Oczywiście wprowadzenie w życie tych zasad nie jest łatwe. Tata i mama, pochłonięci przez tysiąc obowiązków, mogą odczuwać nostalgię za okresem życia, w którym łatwo było znaleźć czas i miejsce na modlitwę. Potem dzieci, praca, sprawy rodzinne, rodzice, którzy się starzeją… Ma się wrażenie, że nigdy nie podoła się wszystkiemu. Dobrze jest wtedy pomyśleć, że Bóg, nasz Ojciec, który musi zajmować się całym wszechświatem, zawsze pamięta o każdym z nas.

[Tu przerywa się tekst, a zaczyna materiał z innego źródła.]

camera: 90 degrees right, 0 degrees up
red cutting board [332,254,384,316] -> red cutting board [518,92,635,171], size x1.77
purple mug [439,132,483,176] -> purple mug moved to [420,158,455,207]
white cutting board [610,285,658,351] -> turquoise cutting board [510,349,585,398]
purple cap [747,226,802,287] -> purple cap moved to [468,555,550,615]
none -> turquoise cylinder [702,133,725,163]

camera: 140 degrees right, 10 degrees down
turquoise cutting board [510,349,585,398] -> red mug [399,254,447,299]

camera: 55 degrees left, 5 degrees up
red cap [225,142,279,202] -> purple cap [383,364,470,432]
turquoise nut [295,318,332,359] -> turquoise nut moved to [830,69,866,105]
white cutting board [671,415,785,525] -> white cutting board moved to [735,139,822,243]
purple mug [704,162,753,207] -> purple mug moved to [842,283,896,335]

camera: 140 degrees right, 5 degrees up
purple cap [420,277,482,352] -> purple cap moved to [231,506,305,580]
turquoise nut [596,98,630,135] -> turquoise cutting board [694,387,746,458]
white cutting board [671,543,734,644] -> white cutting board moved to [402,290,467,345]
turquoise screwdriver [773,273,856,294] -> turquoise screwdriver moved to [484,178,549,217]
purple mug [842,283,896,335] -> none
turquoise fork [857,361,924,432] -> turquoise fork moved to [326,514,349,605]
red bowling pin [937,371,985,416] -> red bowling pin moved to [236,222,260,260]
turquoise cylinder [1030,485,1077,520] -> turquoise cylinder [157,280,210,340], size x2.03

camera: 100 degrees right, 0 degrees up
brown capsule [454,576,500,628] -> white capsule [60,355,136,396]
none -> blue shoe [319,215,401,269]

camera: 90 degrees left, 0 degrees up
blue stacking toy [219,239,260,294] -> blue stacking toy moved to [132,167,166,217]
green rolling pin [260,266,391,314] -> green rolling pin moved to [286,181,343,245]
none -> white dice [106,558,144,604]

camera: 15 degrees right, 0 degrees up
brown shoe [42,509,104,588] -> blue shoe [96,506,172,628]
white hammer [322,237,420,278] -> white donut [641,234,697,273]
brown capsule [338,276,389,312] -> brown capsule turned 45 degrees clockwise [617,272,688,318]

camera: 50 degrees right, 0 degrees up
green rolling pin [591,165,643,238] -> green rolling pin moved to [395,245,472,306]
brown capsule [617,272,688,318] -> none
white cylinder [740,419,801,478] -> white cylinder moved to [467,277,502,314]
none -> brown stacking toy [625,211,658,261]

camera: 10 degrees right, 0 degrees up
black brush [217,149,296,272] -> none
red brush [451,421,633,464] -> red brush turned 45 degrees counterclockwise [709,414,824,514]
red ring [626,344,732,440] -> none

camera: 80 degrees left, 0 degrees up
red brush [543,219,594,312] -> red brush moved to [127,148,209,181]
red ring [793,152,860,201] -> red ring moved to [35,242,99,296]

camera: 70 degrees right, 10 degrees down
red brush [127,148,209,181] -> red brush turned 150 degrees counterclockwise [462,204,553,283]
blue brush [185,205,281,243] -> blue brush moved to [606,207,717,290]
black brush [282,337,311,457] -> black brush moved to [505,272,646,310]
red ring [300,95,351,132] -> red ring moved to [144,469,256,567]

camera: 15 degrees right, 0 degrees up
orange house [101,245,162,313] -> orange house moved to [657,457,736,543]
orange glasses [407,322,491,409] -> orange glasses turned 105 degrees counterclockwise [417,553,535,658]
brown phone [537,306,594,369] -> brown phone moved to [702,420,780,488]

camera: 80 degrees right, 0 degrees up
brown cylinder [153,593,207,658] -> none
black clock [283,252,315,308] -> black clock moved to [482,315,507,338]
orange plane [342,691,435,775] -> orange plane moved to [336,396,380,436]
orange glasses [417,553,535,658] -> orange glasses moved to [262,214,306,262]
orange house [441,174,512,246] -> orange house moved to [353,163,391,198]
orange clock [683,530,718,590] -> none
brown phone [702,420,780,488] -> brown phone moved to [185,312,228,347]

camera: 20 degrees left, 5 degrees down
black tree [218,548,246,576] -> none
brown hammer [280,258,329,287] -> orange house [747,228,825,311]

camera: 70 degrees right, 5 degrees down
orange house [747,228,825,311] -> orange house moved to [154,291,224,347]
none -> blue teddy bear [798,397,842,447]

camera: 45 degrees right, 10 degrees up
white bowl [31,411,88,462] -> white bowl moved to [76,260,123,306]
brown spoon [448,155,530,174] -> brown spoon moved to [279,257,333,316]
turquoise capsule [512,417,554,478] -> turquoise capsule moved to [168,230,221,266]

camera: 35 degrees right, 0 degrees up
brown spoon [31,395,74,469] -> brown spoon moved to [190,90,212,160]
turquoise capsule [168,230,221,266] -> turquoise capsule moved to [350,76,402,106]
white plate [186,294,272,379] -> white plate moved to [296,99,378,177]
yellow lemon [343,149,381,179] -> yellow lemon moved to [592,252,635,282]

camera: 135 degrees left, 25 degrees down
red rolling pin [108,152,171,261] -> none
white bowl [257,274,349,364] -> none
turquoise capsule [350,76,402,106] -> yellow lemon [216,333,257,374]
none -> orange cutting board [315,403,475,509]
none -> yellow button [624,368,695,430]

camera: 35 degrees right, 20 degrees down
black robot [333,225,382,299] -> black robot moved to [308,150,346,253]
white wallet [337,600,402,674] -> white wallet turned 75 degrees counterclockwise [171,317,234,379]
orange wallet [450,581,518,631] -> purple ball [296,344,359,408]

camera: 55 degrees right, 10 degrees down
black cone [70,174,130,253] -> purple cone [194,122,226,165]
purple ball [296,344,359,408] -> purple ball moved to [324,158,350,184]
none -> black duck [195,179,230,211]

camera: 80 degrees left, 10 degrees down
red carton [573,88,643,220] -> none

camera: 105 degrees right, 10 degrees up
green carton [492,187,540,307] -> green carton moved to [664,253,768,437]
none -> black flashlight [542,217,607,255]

Dlatego i my powinniśmy zawsze o Nim pamiętać!
Możemy też przypomnieć, że w monastycyzmie chrześcijańskim praca zawsze cieszyła się wielkim szacunkiem, nie tylko ze względu na moralny obowiązek dbania o siebie i o innych, ale także ze względu na swego rodzaju równowagę, równowagę wewnętrzną — dla człowieka niebezpieczne jest kultywowanie zainteresowań tak bardzo abstrakcyjnych, że traci się kontakt z rzeczywistością. Praca pomaga nam pozostawać w kontakcie z rzeczywistością. Złożone ręce mnicha mają odciski, podobnie jak tych, którzy trzymają łopatę i motykę. Kiedy w Ewangelii wg św. Łukasza (por. 10, 38-42) Jezus mówi świętej Marcie, że jedyną naprawdę niezbędną rzeczą jest słuchanie Boga, w żadnym wypadku nie zamierza pogardzać licznymi posługami, które wypełniała ona z wielkim zaangażowaniem.
W człowieku wszystko jest «podwójne» — nasze ciało jest symetryczne, mamy dwie ręce, dwoje oczu, dwie dłonie… Tak samo praca i modlitwa uzupełniają się nawzajem. Modlitwa — która jest «tchnieniem» wszystkiego — pozostaje jakby życiodajnym tłem pracy, nawet w chwilach, gdy nie jest wyraźna. Jest rzeczą nieludzką być tak bardzo pochłoniętym pracą, by nie znajdować już czasu na modlitwę.
Jednocześnie nie jest zdrowa modlitwa, która byłaby wyobcowana z życia. Modlitwa, która wyobcowuje nas z konkretnego życia, staje się spirytualizmem albo, gorzej, rytualizmem. Pamiętajmy, że Jezus, po ukazaniu uczniom swojej chwały na górze Tabor, nie chciał przedłużać tego momentu uniesienia, ale zszedł z nimi z góry i kontynuował codzienną wędrówkę. To doświadczenie musiało bowiem pozostać w sercach jako światło i siła ich wiary, a także światło i moc na dni, które miały nadejść niebawem — dni męki. W ten sposób czas poświęcony na przebywanie z Bogiem ożywia wiarę, która pomaga nam w konkretnym życiu, a z kolei wiara nieustannie karmi modlitwę. W tym zamkniętym obiegu między wiarą, życiem i modlitwą pozostaje zapalony ów ogień chrześcijańskiej miłości, której Bóg oczekuje od nas.
I powtórzymy prostą modlitwę, którą bardzo pięknie jest powtarzać w ciągu dnia. Wszyscy razem: «Panie Jezu, Synu Boży, ulituj się nade mną, grzesznikiem».
Do Polaków:
Pozdrawiam serdecznie wszystkich Polaków. W najbliższy piątek będziemy obchodzili uroczystość Najświętszego Serca Pana Jezusa. W tym dniu, w setną rocznicę poświęcenia narodu polskiego Najświętszemu Sercu Pana Jezusa, wasi biskupi uroczyście ponowią ten akt. Zachęcam was, abyście, przeniknięci Bożą miłością, działali na rzecz budowania cywilizacji miłości. Z serca wam błogosławię.